== Input ==
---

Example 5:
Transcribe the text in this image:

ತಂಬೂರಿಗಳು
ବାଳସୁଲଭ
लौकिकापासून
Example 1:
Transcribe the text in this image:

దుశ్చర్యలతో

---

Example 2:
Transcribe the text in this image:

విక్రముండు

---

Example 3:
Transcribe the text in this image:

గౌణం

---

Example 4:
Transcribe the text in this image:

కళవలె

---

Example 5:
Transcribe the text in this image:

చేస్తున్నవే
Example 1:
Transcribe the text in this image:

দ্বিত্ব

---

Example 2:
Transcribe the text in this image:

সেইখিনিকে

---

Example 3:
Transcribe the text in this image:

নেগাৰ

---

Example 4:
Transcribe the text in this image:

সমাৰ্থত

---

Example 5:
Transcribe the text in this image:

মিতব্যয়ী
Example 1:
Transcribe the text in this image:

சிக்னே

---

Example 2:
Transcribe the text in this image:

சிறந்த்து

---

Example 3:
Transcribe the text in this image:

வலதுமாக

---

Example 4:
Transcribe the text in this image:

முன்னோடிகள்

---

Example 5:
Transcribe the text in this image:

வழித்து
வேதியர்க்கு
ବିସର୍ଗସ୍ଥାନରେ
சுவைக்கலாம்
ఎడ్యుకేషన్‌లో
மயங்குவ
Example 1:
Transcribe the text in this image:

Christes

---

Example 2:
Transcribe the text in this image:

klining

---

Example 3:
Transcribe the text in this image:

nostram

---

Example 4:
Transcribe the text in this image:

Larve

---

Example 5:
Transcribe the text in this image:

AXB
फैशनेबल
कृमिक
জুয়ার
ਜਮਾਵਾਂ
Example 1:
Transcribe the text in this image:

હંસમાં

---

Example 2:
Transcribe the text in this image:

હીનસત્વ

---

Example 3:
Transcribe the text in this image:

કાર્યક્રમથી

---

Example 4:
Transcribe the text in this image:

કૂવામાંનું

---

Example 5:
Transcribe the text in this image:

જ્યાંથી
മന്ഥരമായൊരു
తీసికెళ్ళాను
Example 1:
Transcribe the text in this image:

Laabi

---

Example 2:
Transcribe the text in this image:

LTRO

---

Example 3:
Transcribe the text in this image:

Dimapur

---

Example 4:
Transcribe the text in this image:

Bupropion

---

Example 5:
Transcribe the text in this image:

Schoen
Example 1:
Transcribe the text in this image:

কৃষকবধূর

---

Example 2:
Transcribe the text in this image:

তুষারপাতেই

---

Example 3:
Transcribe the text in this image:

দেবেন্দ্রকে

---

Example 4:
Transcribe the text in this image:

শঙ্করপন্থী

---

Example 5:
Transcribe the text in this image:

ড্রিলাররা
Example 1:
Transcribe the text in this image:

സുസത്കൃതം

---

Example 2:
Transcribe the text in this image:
===
Retype all the records, matching them exactly.

▶ Written answer
---

Example 5:
Transcribe the text in this image:

ತಂಬೂರಿಗಳು
ବାଳସୁଲଭ
लौकिकापासून
Example 1:
Transcribe the text in this image:

దుశ్చర్యలతో

---

Example 2:
Transcribe the text in this image:

విక్రముండు

---

Example 3:
Transcribe the text in this image:

గౌణం

---

Example 4:
Transcribe the text in this image:

కళవలె

---

Example 5:
Transcribe the text in this image:

చేస్తున్నవే
Example 1:
Transcribe the text in this image:

দ্বিত্ব

---

Example 2:
Transcribe the text in this image:

সেইখিনিকে

---

Example 3:
Transcribe the text in this image:

নেগাৰ

---

Example 4:
Transcribe the text in this image:

সমাৰ্থত

---

Example 5:
Transcribe the text in this image:

মিতব্যয়ী
Example 1:
Transcribe the text in this image:

சிக்னே

---

Example 2:
Transcribe the text in this image:

சிறந்த்து

---

Example 3:
Transcribe the text in this image:

வலதுமாக

---

Example 4:
Transcribe the text in this image:

முன்னோடிகள்

---

Example 5:
Transcribe the text in this image:

வழித்து
வேதியர்க்கு
ବିସର୍ଗସ୍ଥାନରେ
சுவைக்கலாம்
ఎడ్యుకేషన్‌లో
மயங்குவ
Example 1:
Transcribe the text in this image:

Christes

---

Example 2:
Transcribe the text in this image:

klining

---

Example 3:
Transcribe the text in this image:

nostram

---

Example 4:
Transcribe the text in this image:

Larve

---

Example 5:
Transcribe the text in this image:

AXB
फैशनेबल
कृमिक
জুয়ার
ਜਮਾਵਾਂ
Example 1:
Transcribe the text in this image:

હંસમાં

---

Example 2:
Transcribe the text in this image:

હીનસત્વ

---

Example 3:
Transcribe the text in this image:

કાર્યક્રમથી

---

Example 4:
Transcribe the text in this image:

કૂવામાંનું

---

Example 5:
Transcribe the text in this image:

જ્યાંથી
മന്ഥരമായൊരു
తీసికెళ్ళాను
Example 1:
Transcribe the text in this image:

Laabi

---

Example 2:
Transcribe the text in this image:

LTRO

---

Example 3:
Transcribe the text in this image:

Dimapur

---

Example 4:
Transcribe the text in this image:

Bupropion

---

Example 5:
Transcribe the text in this image:

Schoen
Example 1:
Transcribe the text in this image:

কৃষকবধূর

---

Example 2:
Transcribe the text in this image:

তুষারপাতেই

---

Example 3:
Transcribe the text in this image:

দেবেন্দ্রকে

---

Example 4:
Transcribe the text in this image:

শঙ্করপন্থী

---

Example 5:
Transcribe the text in this image:

ড্রিলাররা
Example 1:
Transcribe the text in this image:

സുസത്കൃതം

---

Example 2:
Transcribe the text in this image:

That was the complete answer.